• [WHAT THE TASK ASKS]:
Extend the food column below about poke and local eating events, starting right after its final sentence.
>> begin PASSAGE PROVIDED
For those who are wondering, poke is a mainstay of native Hawaiian cuisine and consists of diced raw fish that is marinated/seasoned in soy sauce, sesame oil and green onions, or something similar. Fresh, high-quality fish is a must because the texture and flavor of the fish itself is what carries this dish, with the marinade merely acting as a condiment.

Speaking of excellent poke, Anna’s Seafood offers a rotating selectin of poke that has become a Petaluma favorite. Currently, they have Ahi and Homachi pokes but in the past, we have bought the salmon, which is still my favorite. Reminiscent of the best salmon belly sashimi, we buy multiples of Anna’s salmon poke so as to save ourselves a return trip.

Eating events

Stemple Creek Ranch will hold its 10th anniversary annual open house and barbecue on Saturday, Aug. 24, from noon to 3 p.m. This will be the last public ranch tour of 2019, providing a chance to not only learn about a working ranch, but learn what this multigenerational ranching family is doing with the Marin Carbon Project. Visit stemplecreek.com for tickets, which are $30 for adults, $10 for kids 3 to 12, and free for kids under 3. The tour will culminate in a barbecue, which is usually accompanied by a discount Thistle Meat sale.
>> end PASSAGE PROVIDED
>> begin LISTING
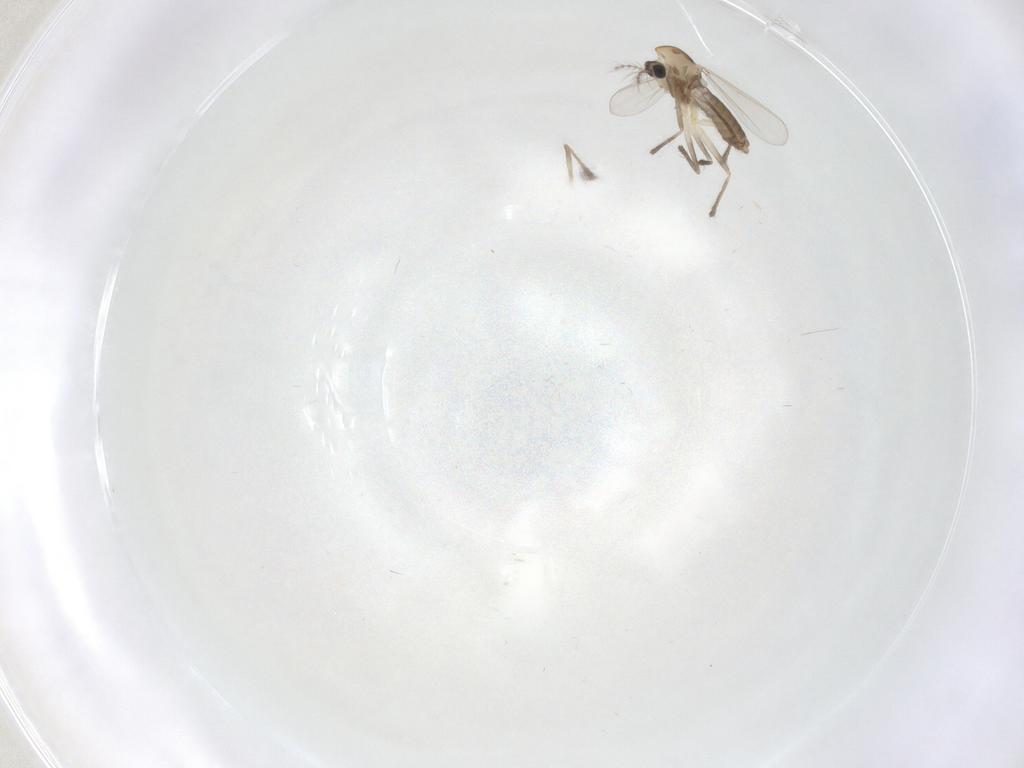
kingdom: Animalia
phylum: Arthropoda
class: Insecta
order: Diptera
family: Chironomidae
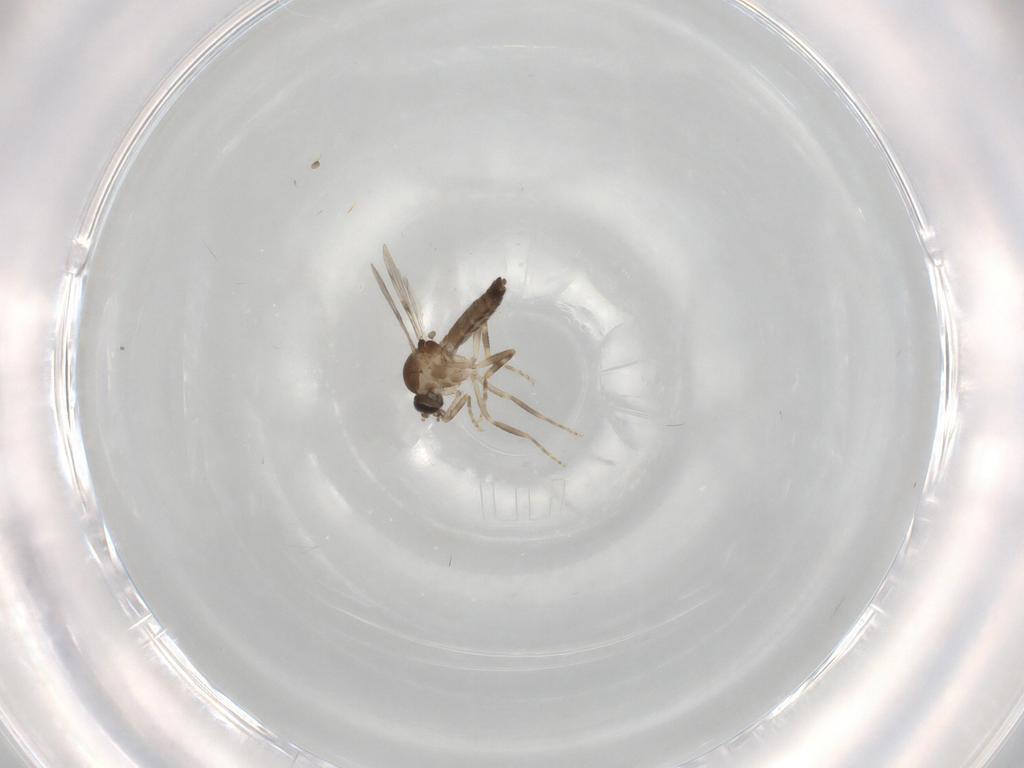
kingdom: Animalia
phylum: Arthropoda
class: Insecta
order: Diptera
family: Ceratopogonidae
>> end LISTING
• [WRITTEN ANSWER]:
Although the Petaluma Educational Foundation’s “Bash” fundraiser is not until Sept. 7, the online auction opens Aug. 14 and runs through Aug. 28. This is a great way for those of us who might not be able to make the Bash to still help support PEF’s goals by bidding on some of the great auction items. Of course, the restaurant gift certificates are what caught my eye. Keep in mind this is all for a good cause, so don’t be afraid to over-bid the value of a gift certificate. You’ll not only get some great food at your favorite restaurants but will additionally help PEF. Quinua Cocina Peruana owner Juan E Gutierrez made the biggest donation of all, a party for 10 at the Peruvian restaurant. This is one I’ll definitely bid on. Registration for the auction is quite easy and can be done at PEFBASH2019.afrogs.org.

Restaurant reports

No, Keny’s Donuts is not closed. Located just down the street from Petaluma High School, where Hagstrom’s used to be on Douglas Street, fans were in a panic when they saw a handwritten sign in the window reading, “Closed due to a problem ~ Sofie.” That left a lot to the imagination, while foodies hoped for the best, both for their love of Keny’s donuts (the buttermilk bar is divine) but also for Sofie, a beloved local proprietor. Finally, the scare was over when Devon Gambonini posted on the Petaluma Foodies Facebook page, “She’s fine! Went and got my coffee from her this morning. They had an issue with their oven. All is well.”

The Bagel Mill is also not closed. On Monday, a passerby and self-admitted Bagel Mill addict reported that paper covered the windows, making it appear closed. I reached out to owner Glenda Dougherty who informed me that they were simply doing some touch-ups and re-opened as usual on Wednesday, after the normal Monday and Tuesday off.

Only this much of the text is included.